Approximate tokens-per-second on different chips (Q4 quantized, 2048 context):

| Model | M1 Pro 16GB | M2 Max 32GB | M3 Max 64GB | M4 Max 64GB | |-------|-------------|-------------|-------------|-------------| | Phi-3 Mini 3.8B | ~35 t/s | ~55 t/s | ~70 t/s | ~90 t/s | | Llama 3.1 8B | ~18 t/s | ~35 t/s | ~45 t/s | ~60 t/s | | Llama 4 8B | ~15 t/s | ~30 t/s | ~40 t/s | ~55 t/s | | Mistral 7B | ~20 t/s | ~38 t/s | ~48 t/s | ~62 t/s | | Llama 3.1 70B | — | ~8 t/s | ~15 t/s | ~22 t/s |

These are estimates — actual performance varies with context length and concurrent load. 15–20 t/s for an 8B model is fast enough for interactive use. Below ~8 t/s starts to feel slow for chat but is fine for batch processing.

Integrating with Your Dev Environment

Shell function for quick queries:

# Add to ~/.zshrc
llm() {
  local prompt="$*"
  curl -s http://localhost:11434/api/chat \
    -H "Content-Type: application/json" \
    -d "{\"model\": \"llama3.1\", \"messages\": [{\"role\": \"user\", \"content\": \"$prompt\"}], \"stream\": false}" \
    | python3 -c "import sys, json; print(json.load(sys.stdin)['message']['content'])"
}

# Usage
llm "What's the bash syntax for a for loop over an array?"

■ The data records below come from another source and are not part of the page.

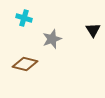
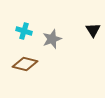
cyan cross: moved 13 px down
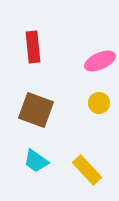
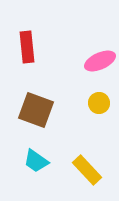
red rectangle: moved 6 px left
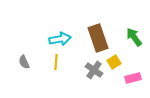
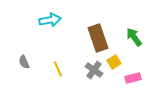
cyan arrow: moved 10 px left, 19 px up
yellow line: moved 2 px right, 7 px down; rotated 28 degrees counterclockwise
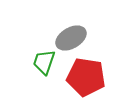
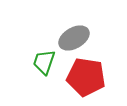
gray ellipse: moved 3 px right
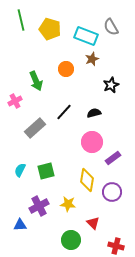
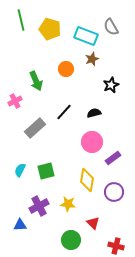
purple circle: moved 2 px right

Using with jq for structured output:

# Ask for JSON, parse with jq
curl -s http://localhost:11434/api/chat \
  -H "Content-Type: application/json" \
  -d '{
    "model": "mistral",
    "messages": [{
      "role": "user", 
      "content": "Return a JSON object with 3 fields: language, useCase, example. Language: TypeScript"
    }],
    "stream": false,
    "format": "json"
  }' | python3 -c "import sys, json; data=json.load(sys.stdin); print(data['message']['content'])" | jq .

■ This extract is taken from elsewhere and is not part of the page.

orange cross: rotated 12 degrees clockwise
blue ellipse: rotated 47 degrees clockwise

The "format": "json" parameter forces Ollama to return valid JSON, which is useful for pipelines.

Model Selection Guide

For most development tasks, start with one of these:

  • General coding + chat: llama4 (8B) or llama3.1 (8B)
  • Code generation specifically: deepseek-coder or codellama (note: codellama is increasingly superseded by CodeGemma and DeepSeek Coder)
  • Low RAM / fast responses: phi-4 or phi3 or llama3.2:3b
  • Structured output / JSON: mistral (good instruction following) or gemma3
  • Long documents: llama3.1 with --num-ctx 8192 or gemma3 with its extended context support

The LLM Cost Calculator on this site doesn’t apply to local models (there’s no per-token cost), but the Context Window Calculator helps you understand how much of a document you can fit in the model’s context at once.

A Note on Model Updates

Ollama doesn’t auto-update models. Run this to refresh to the latest version of a model:

ollama pull llama3.1

Models are stored at ~/.ollama/models. If disk space is tight:

# List models with sizes
ollama list

# Remove a model
ollama rm codellama

What Local Can’t Replace (Yet)

Be clear-eyed about the limits. Local 8B models consistently underperform frontier models at:

  • Multi-step reasoning over long contexts
  • Complex refactoring that requires understanding architecture-level tradeoffs
  • Writing comprehensive tests that anticipate edge cases in complex business logic
  • Anything requiring broad, up-to-date knowledge (they’re frozen at training time)

The right mental model: use local LLMs the way you’d use a capable junior developer. They can handle clearly scoped tasks well. They need more guidance on ambiguous problems, and you should review their output carefully.

For the tasks where that’s fine — and there are many — running local cuts API costs to zero and keeps sensitive code off external servers entirely.

May 2026 Update: New Model Landscape

Since the original publication, the local LLM landscape has evolved significantly. Ollama now supports the latest model architectures including Llama 4 (Meta’s multimodal generation), Phi-4 (Microsoft’s compact reasoning model), and Gemma 3 (Google’s improved multilingual model). These newer models offer substantially better reasoning at comparable RAM requirements, making local inference more viable than ever for development workflows.

Ollama also added support for newer GGUF format variants, safetensors-based model loading, and improved Metal GPU acceleration on M4 Macs. Run ollama --version and update to the latest release to take advantage of these improvements.